Non proprio una passeggiata per un Paese che non cresce come dovrebbe da decenni, non crede?
Il compito sarà meno arduo se l’Italia tornerà alla crescita dopo un quarto di secolo di stagnazione: anche per questo è fondamentale investire bene le risorse europee. Per questo ora la priorità assoluta è quella di curare le ferite inflitte dal Covid e di fare gli investimenti necessari per la ripartenza. È cruciale però che questi investimenti abbiano una visione lunga e siano accompagnati dalle riforme che sono indispensabili per rimettere l’Italia lungo un sentiero di crescita.
Galli ormai è evidente come un nuovo lockdown sia escluso. Ma non siamo usciti dall’emergenza, anzi, le restrizioni proseguiranno. Il problema è che la nostra economia boccheggia. E allora, quale il male minore?
Si tratta di scelte straordinariamente difficili.

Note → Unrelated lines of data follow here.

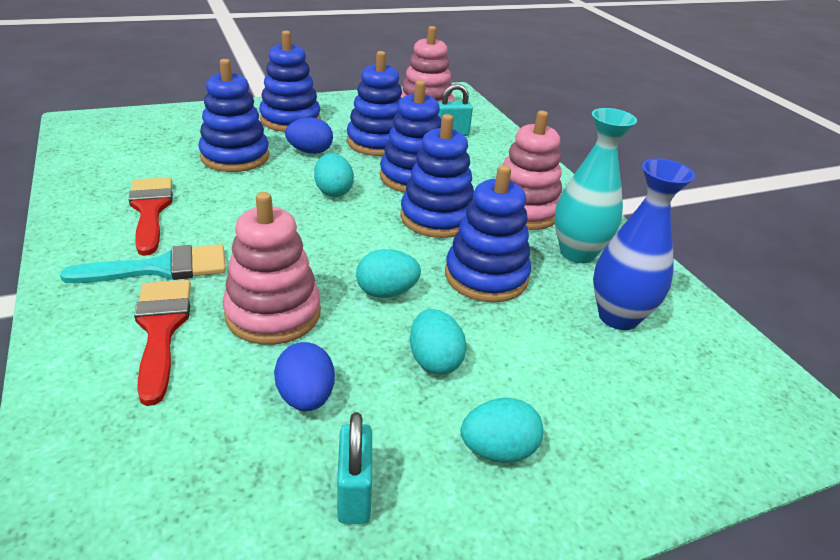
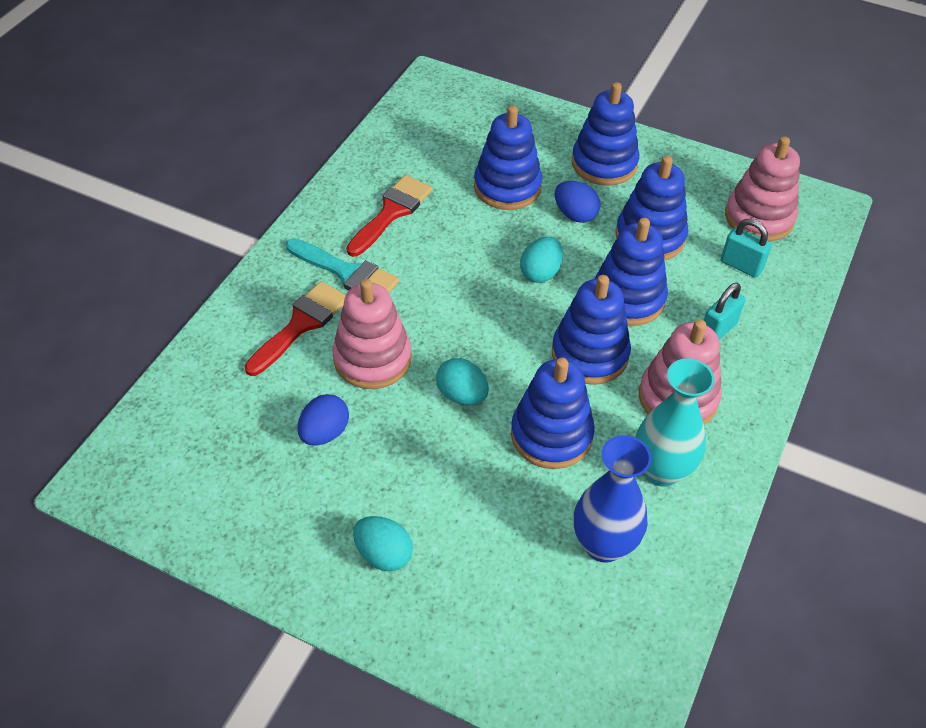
camera: 50 degrees right, 15 degrees up
(354, 493) = (283, 509): turquoise padlock -> turquoise padlock (718, 330)
(434, 361) = (425, 469): turquoise egg -> none

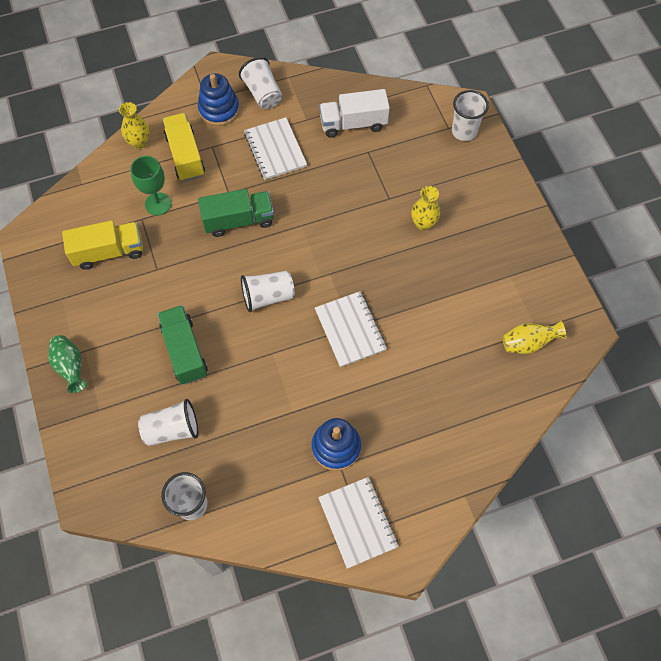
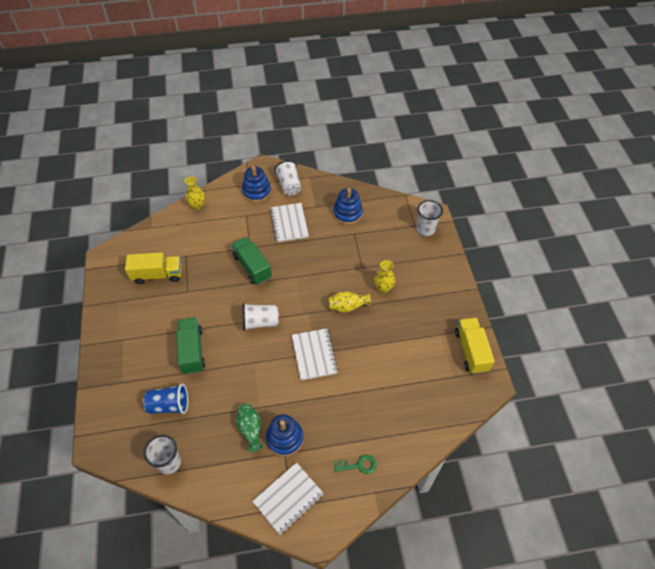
camera: 10 degrees right, 10 degrees down
(71, 367) = (110, 349): green vase -> green vase (250, 429)
(158, 204) = (199, 248): green goblet -> none
(172, 429) = (169, 405): white cup -> blue cup
(185, 155) = (226, 218): yellow truck -> yellow truck (471, 351)
(238, 220) = (252, 267): green truck -> green truck turned 120 degrees counterclockwise
(353, 124) = (347, 213): white truck -> blue stacking toy
(358, 522) = (288, 498): white notebook -> white notebook turned 60 degrees clockwise
(438, 464) = (358, 465): none -> green key
(528, 343) = (444, 385): yellow vase -> yellow vase (347, 307)

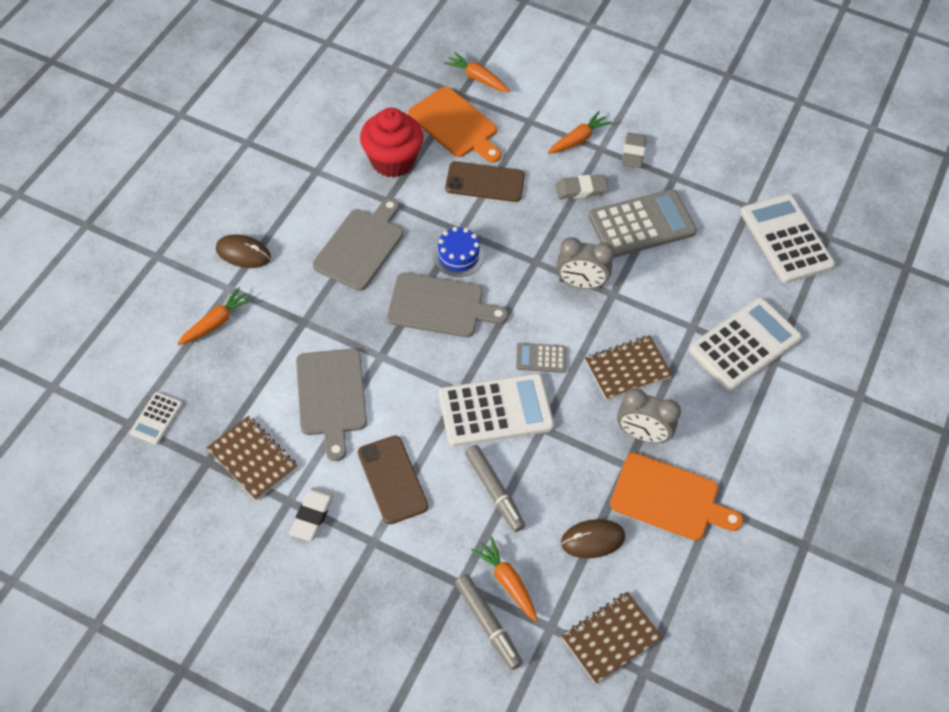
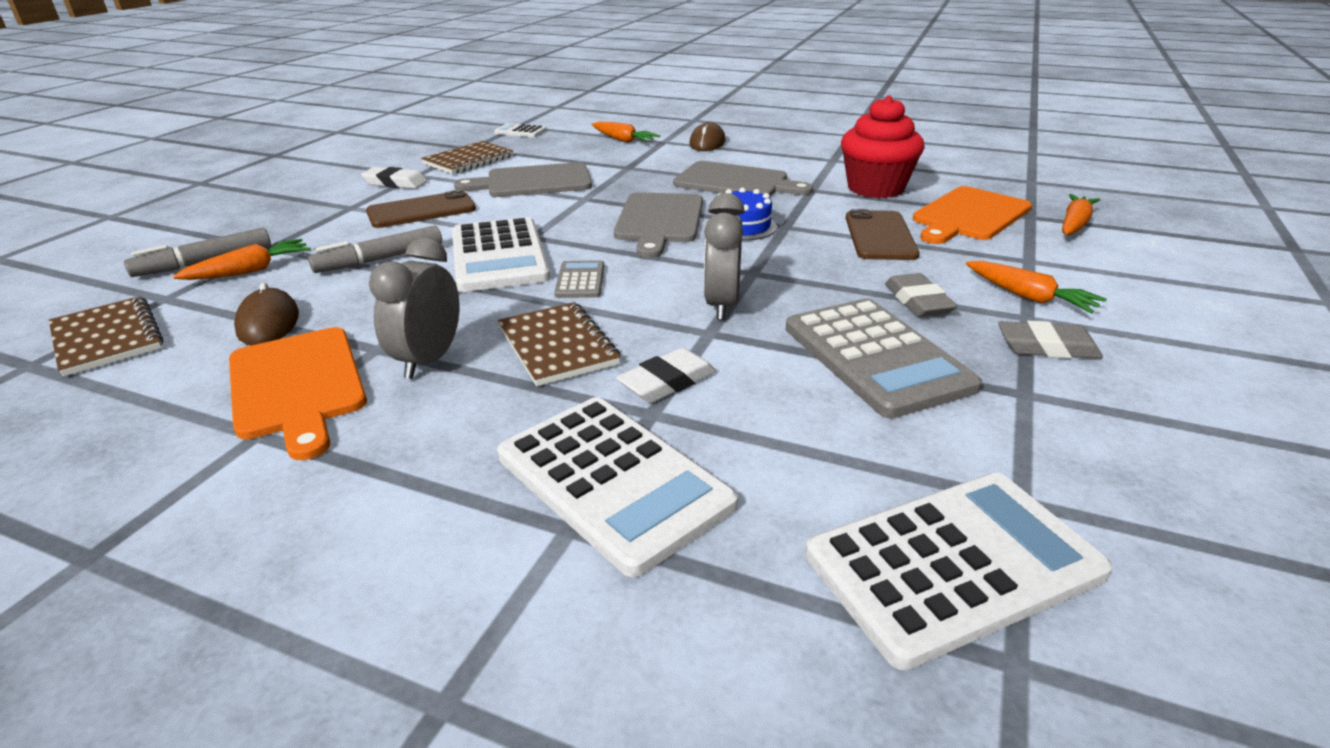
camera: 90 degrees right, 25 degrees down
(665, 318) = (667, 382): none -> white eraser
(669, 498) = (297, 386): orange cutting board -> orange cutting board turned 45 degrees counterclockwise

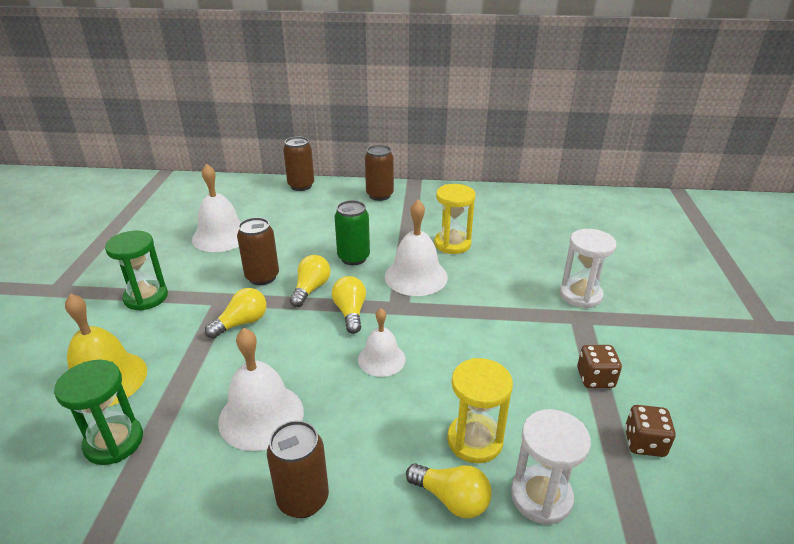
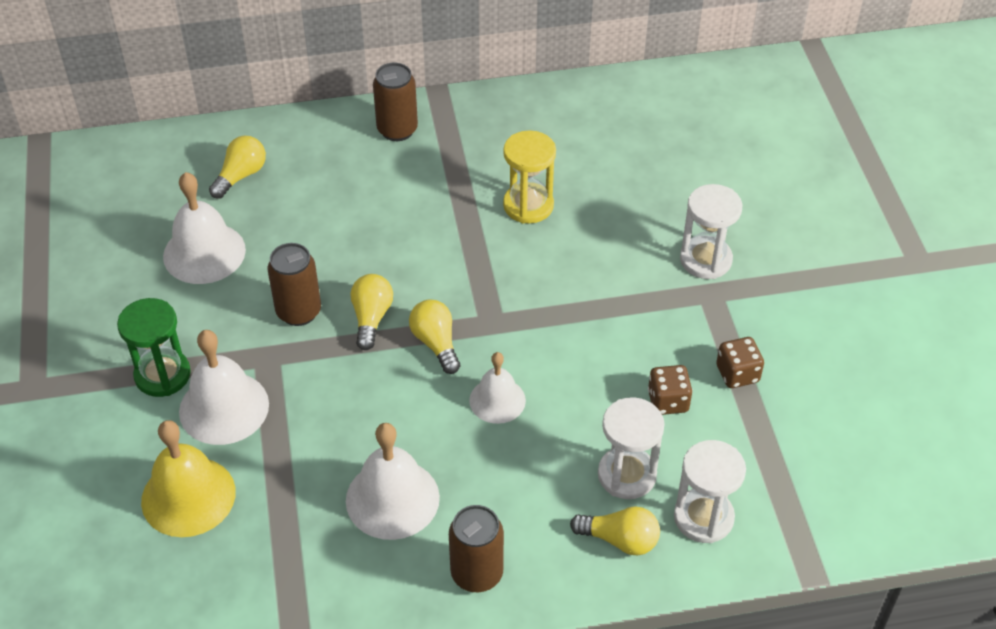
camera: 15 degrees left, 15 degrees up
(114, 442) = (248, 563): green hourglass -> none
(241, 323) = (308, 387): yellow light bulb -> yellow light bulb (241, 176)
(301, 186) = (272, 131): brown can -> none
(353, 258) = (405, 255): green can -> none
(416, 276) = (497, 271): white bell -> white bell (224, 407)
(475, 440) = (627, 475): yellow hourglass -> white hourglass
(644, 443) = (794, 439): brown dice -> brown dice (668, 401)

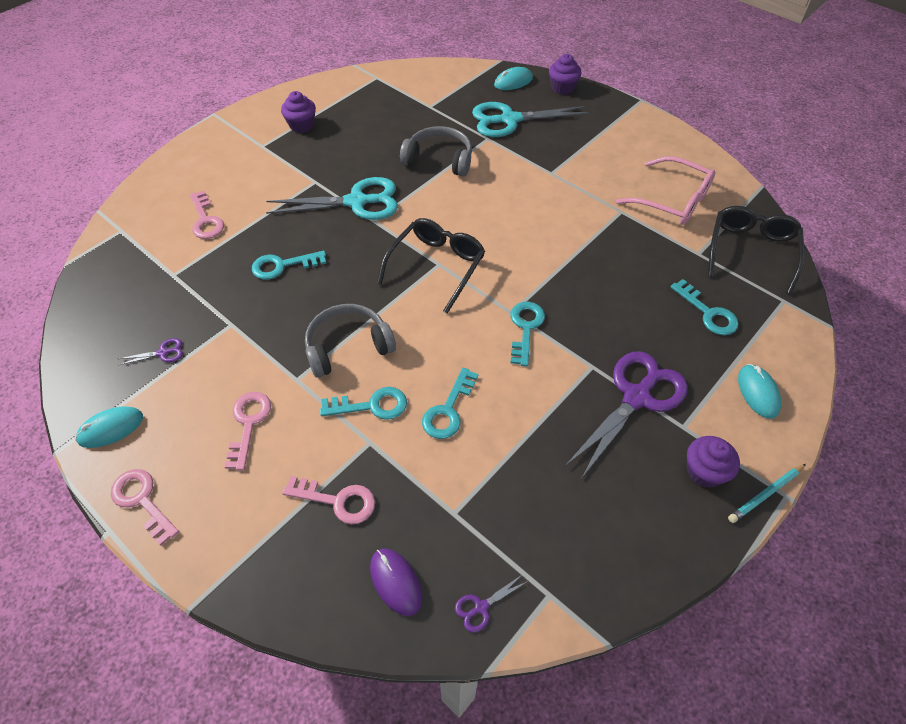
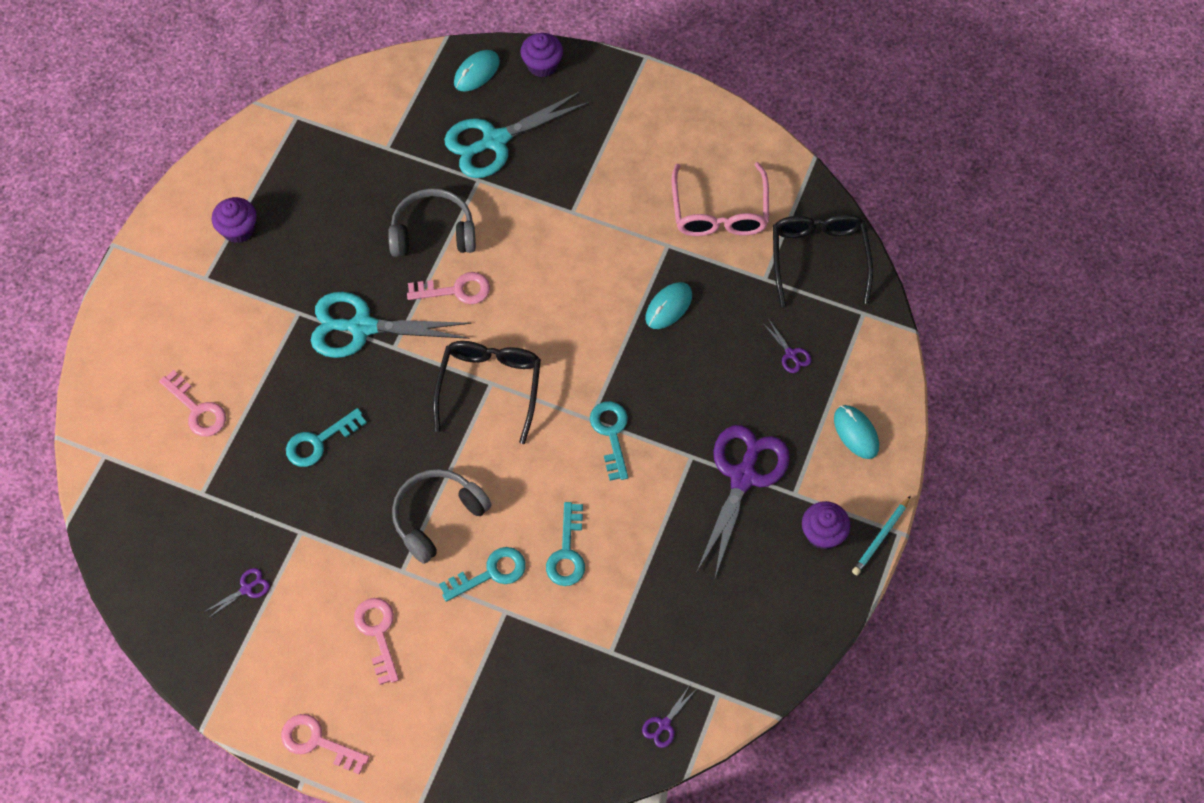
camera: 20 degrees left, 10 degrees up
(111, 428) = (243, 685): turquoise mouse -> turquoise mouse (668, 307)
(338, 501) = (500, 677): pink key -> pink key (456, 290)
(357, 202) = (362, 327): turquoise scissors -> turquoise scissors turned 150 degrees counterclockwise
(396, 582) = (583, 730): purple mouse -> none
(672, 200) = (719, 211): pink glasses -> pink glasses turned 75 degrees clockwise
(708, 313) = (790, 354): turquoise key -> purple scissors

Ma una cosa è chiara: non può esserci rilancio dell’economia se non si sconfigge il virus. Ce lo conferma anche l’esperienza di Paesi, come il Regno Unito e la Svezia, che inizialmente avevano cercato di non imporre restrizioni, puntando sull’immunità di gregge: anche questi paesi ora hanno dovuto ammettere che le restrizioni sono necessarie.
Non le saranno sfuggite le immagini-choc arrivate dagli Usa, al termine di una presidenza tra le più discusse della recente storia americana. Quale la lezione per l’Europa e per gli stessi Usa?
Intanto vorrei dire che si tratta di un shock enorme: gli Stati Uniti hanno perso il ruolo di leader del mondo libero e di esempio da additare ai Paesi emergenti. La speranza è che la nuova presidenza Biden riesca a pacificare l’America e ripristinarne il ruolo internazionale. Ma è un compito molto difficile perché Trump ha comunque un gran numero di seguaci che sono fortemente radicalizzati. La lezione per l’Europa è quella che indicò Angela Merkel qualche tempo fa: l’Europa deve imparare a fare da sé.